Dans un marché où proliféraient déjà — et où prolifèrent encore — courses à la mort et courses contre la montre, diables monstrueux et monstres démoniaques, flux d’hémoglobine et torrents d’adrénaline, Myst se singularisait par son appel au calme, à la réflexion intellectuelle et à la contemplation esthétique. Paradoxalement, de telles vertus n’ont jamais nui à sa popularité, bien au contraire! Encore aujourd’hui, le phénomène Myst n’a rien de marginal.
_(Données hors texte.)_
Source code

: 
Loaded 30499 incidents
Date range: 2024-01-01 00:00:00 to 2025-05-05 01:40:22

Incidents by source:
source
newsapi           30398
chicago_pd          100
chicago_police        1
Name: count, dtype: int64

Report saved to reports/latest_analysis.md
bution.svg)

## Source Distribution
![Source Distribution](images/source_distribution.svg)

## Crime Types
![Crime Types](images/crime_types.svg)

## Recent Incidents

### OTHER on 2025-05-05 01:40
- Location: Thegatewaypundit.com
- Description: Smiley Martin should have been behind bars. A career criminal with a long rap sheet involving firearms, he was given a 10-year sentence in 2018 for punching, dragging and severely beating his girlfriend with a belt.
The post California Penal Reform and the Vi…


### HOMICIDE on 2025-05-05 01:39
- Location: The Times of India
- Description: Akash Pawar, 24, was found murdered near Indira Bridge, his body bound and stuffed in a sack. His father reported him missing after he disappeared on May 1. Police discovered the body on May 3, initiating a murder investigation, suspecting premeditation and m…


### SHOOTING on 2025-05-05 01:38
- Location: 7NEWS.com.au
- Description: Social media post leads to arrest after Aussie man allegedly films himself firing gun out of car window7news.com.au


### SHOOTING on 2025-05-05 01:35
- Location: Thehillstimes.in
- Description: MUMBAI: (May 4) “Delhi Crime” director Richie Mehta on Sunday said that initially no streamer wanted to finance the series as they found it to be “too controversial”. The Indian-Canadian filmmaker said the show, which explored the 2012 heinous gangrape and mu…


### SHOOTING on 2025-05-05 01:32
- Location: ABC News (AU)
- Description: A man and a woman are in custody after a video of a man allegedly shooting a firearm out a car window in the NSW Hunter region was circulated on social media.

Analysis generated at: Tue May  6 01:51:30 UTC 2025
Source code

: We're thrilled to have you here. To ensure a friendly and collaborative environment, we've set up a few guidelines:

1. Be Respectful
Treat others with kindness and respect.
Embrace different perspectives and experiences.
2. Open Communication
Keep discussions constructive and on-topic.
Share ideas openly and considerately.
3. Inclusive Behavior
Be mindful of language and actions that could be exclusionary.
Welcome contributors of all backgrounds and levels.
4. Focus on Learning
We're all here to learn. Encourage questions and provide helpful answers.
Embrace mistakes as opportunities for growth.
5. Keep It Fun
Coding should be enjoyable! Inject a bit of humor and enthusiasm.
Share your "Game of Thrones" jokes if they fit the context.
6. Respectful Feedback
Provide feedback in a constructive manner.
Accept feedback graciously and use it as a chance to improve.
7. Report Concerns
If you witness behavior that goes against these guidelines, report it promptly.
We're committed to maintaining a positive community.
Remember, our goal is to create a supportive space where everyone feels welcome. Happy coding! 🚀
Avec ses trois millions et demi d’exemplaires écoulés (608 000 copies pour la seule année 1997) et ses 104 semaines de suite en tête du palmarès américain du CD-Rom de jeu, il détient encore aujourd’hui le record absolu du jeu informatique le plus vendu au monde, après avoir détrôné Doom, prototype célébrissime du jeu de massacre à répétition, au printemps 1996. Une telle longévité n’est pas un mince exploit dans l’univers du logiciel où la moindre nouveauté tend à être automatiquement surclassée après six mois d’existence.

Venu au monde dans un sous-sol de bungalow, sur de bons vieux Macintosh du début des années 1990, et avec un bon vieux logiciel (Hypercard) que même les enfants sont capables de faire fonctionner, Myst était de ces success stories miraculeux dont seuls les Américains ont le secret. Mais les success stories ont l’inconvénient de ne pas durer l’éternité. On savait déjà que les frères Miller n’étaient pas infaillibles: malgré des tirages de best-sellers, les romans plutôt ennuyants qu’ils avaient tirés de leur univers de jeu montraient que leur créativité pouvait avoir des limites. Et même si la réussite commerciale tout à fait inattendue de leur génial bricolage permettait maintenant à Cyan, la petite compagnie des Miller, de s’offrir pour "Myst II" les meilleures machines et les meilleurs hommes, la promesse d’une suite au jeu le plus populaire du monde n’allait pas sans soulever quelque appréhension. L’argent, c’est bien; mais, se demandaient des dizaines de milliers de mordus à travers le monde, le feu sacré brillait-il toujours?"